Sophie Lavoie-Coursolle et sa mère Lise Lavoie ont partagé leur histoire, mercredi à la Capsule Bistro Cinéma, lors du dévoilement des résultats de l’étude sur l’exploitation sexuelle en Estrie.

Une survivante de l'exploitation sexuelle et sa mère se confient

Une ancienne travailleuse du sexe et sa mère ont offert un témoignage percutant et émouvant, mercredi, à la Capsule Bistro Cinéma. Il accompagnait le dévoilement des résultats d’une étude sur l’exploitation sexuelle en Estrie réalisée par le Centre d’aide et de lutte contre les agressions à caractère sexuel de l’Estrie (CALACS Agressions Estrie).

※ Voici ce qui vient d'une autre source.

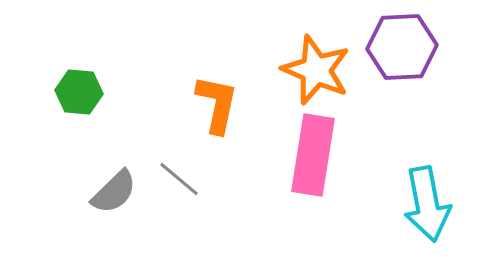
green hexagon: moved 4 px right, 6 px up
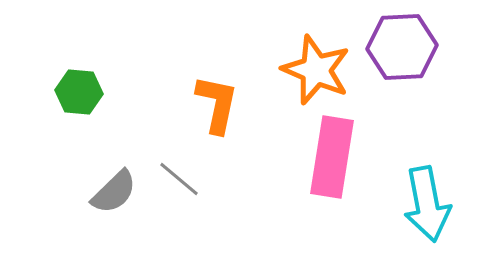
pink rectangle: moved 19 px right, 2 px down
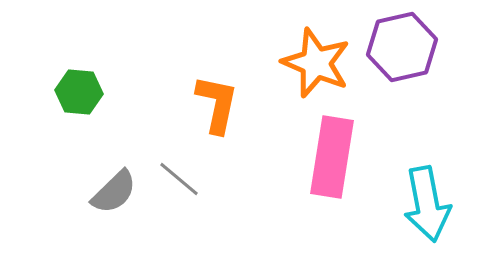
purple hexagon: rotated 10 degrees counterclockwise
orange star: moved 7 px up
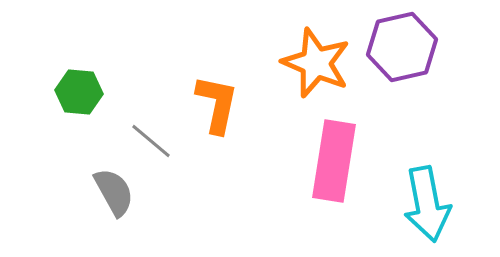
pink rectangle: moved 2 px right, 4 px down
gray line: moved 28 px left, 38 px up
gray semicircle: rotated 75 degrees counterclockwise
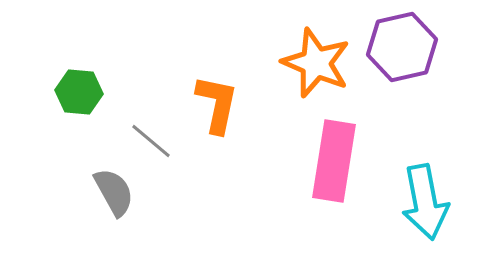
cyan arrow: moved 2 px left, 2 px up
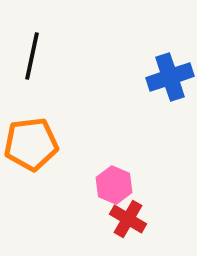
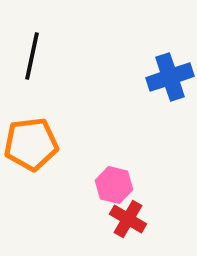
pink hexagon: rotated 9 degrees counterclockwise
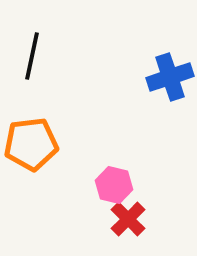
red cross: rotated 15 degrees clockwise
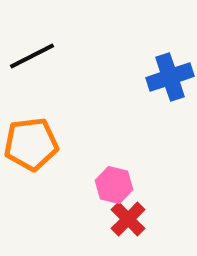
black line: rotated 51 degrees clockwise
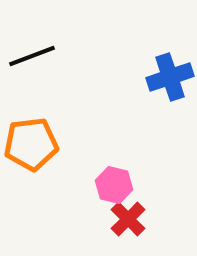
black line: rotated 6 degrees clockwise
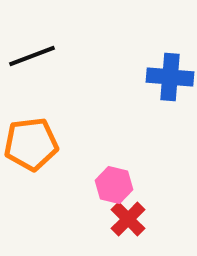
blue cross: rotated 24 degrees clockwise
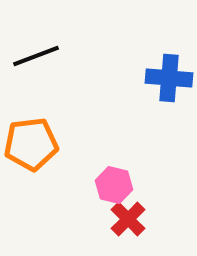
black line: moved 4 px right
blue cross: moved 1 px left, 1 px down
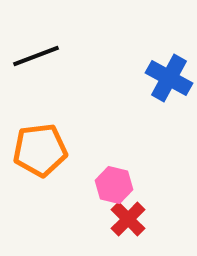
blue cross: rotated 24 degrees clockwise
orange pentagon: moved 9 px right, 6 px down
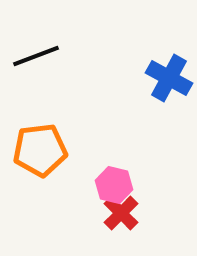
red cross: moved 7 px left, 6 px up
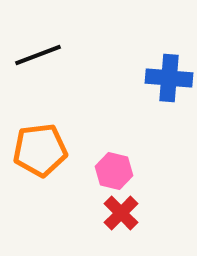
black line: moved 2 px right, 1 px up
blue cross: rotated 24 degrees counterclockwise
pink hexagon: moved 14 px up
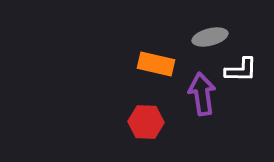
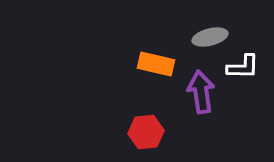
white L-shape: moved 2 px right, 3 px up
purple arrow: moved 1 px left, 2 px up
red hexagon: moved 10 px down; rotated 8 degrees counterclockwise
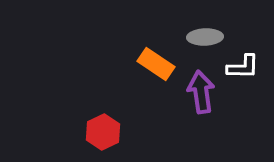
gray ellipse: moved 5 px left; rotated 12 degrees clockwise
orange rectangle: rotated 21 degrees clockwise
red hexagon: moved 43 px left; rotated 20 degrees counterclockwise
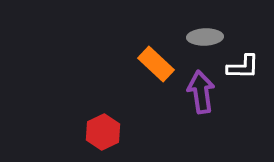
orange rectangle: rotated 9 degrees clockwise
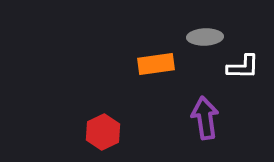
orange rectangle: rotated 51 degrees counterclockwise
purple arrow: moved 4 px right, 26 px down
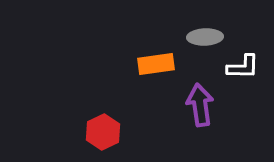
purple arrow: moved 5 px left, 13 px up
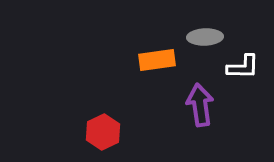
orange rectangle: moved 1 px right, 4 px up
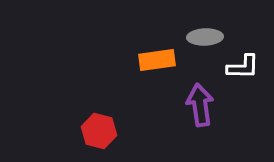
red hexagon: moved 4 px left, 1 px up; rotated 20 degrees counterclockwise
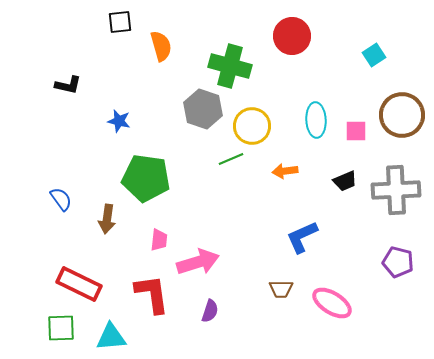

Devant une salle pleine, accompagnée de sa mère, Sophie Lavoie-Coursolle a partagé son histoire en relatant son entrée dans l’industrie du sexe, sa sortie ainsi que les marques et conséquences qu’elle traine aujourd’hui avec elle.

Lire aussi: La prostitution chez les adolescentes est bien présente

« Je n’ai jamais eu peur d’en parler. C’est ma sorte de thérapie de pouvoir en parler. Si je peux aider les gens à s’en sortir en même temps, c’est génial ».

CALACS Agression Estrie a dressé ce portrait sur l’exploitation sexuelle à la suite de recherches pour le projet d’envergure Émeraude. Ces résultats rendus publics s’inscrivent dans la première phase du projet. La prochaine étape sera la tenue de formations et d’ateliers pour les intervenants et la population au sujet de l’exploitation sexuelle.

« Je pense que c’est bien. Mais je pense qu’on devrait plus impliquer des femmes qui ont vécu là dedans, pour en aider d’autres », explique Sophie.

« Personnellement, quand j’étais en centre jeunesse, mon intervenant ne m’aidait pas. Tu te sens plus comprise si tu parles à des survivantes. Quelqu’un qui l’a vécu ne peut pas te juger, elle l’a fait aussi. »

L’étude a d’ailleurs révélé que l’âge en demande pour les prostituées diminue. Ce qui augmente le risque pour les jeunes filles de 14 et 15 ans. Sophie acquiesçait à contrecœur à cette information. « Vers 14 ans, je voulais me sentir aimée et je cherchais mon identité. Je me suis tournée vers les gangs de rues », raconte-t-elle.

« C’est là que j’ai rencontré un gars qui m’a initiée. Il m’a amenée dans un bar de danseuses ». C’est quand ce même garçon l’a trompée avec une de ces danseuses qu’elle s’est dit qu’elle pouvait danser elle aussi, à seulement 17 ans.

« La pire erreur »

Écrasée par les dettes vers 20 ans, elle demande l’aide d’un proxénète. « Ç’a été la pire erreur de ma vie. »

Jusqu’à environ 24 ans, Sophie a connu les envers de la prostitution à Montréal, Toronto et Calgary. « Je pensais que c’était un choix, mais il n’y a pas un être humain au monde qui peut choisir de vendre sa sexualité. Ce n’est pas normal », a-t-elle lancé à l’audience.

Cela fait maintenant six ans que Sophie a fermé la porte à l’industrie du sexe. « Je suis encore en processus de sortie. C’est extrêmement dur. Il faut apprendre à ne plus juste s’identifier comme une ancienne prostituée ».

Sa mère Lise Lavoie a exprimé le regret de ne pas avoir eu de l’aide d’une organisation comme CALACS lors des durs moments. « J’aurais aimé ça parler avec d’autres parents. Avoir un réseau. Savoir que je suis pas toute seule là-dedans », exprime-t-elle.

Les deux femmes ont lancé une page Facebook afin de partager leur histoire et d’inciter les personnes prises, de loin ou de proche, dans l’industrie du sexe à en parler. Elles ont répété à plusieurs reprises qu’elles se font un plaisir de répondre à toute question.

Marie-Michèle Whitlock du CALACS, qui a mené l’étude sur l’exploitation sexuelle, a mentionné être privilégiée de recevoir les deux femmes lors du dévoilement des résultats, afin de parler concrètement des conséquences négatives du milieu sur la vie des jeunes filles et de leur famille.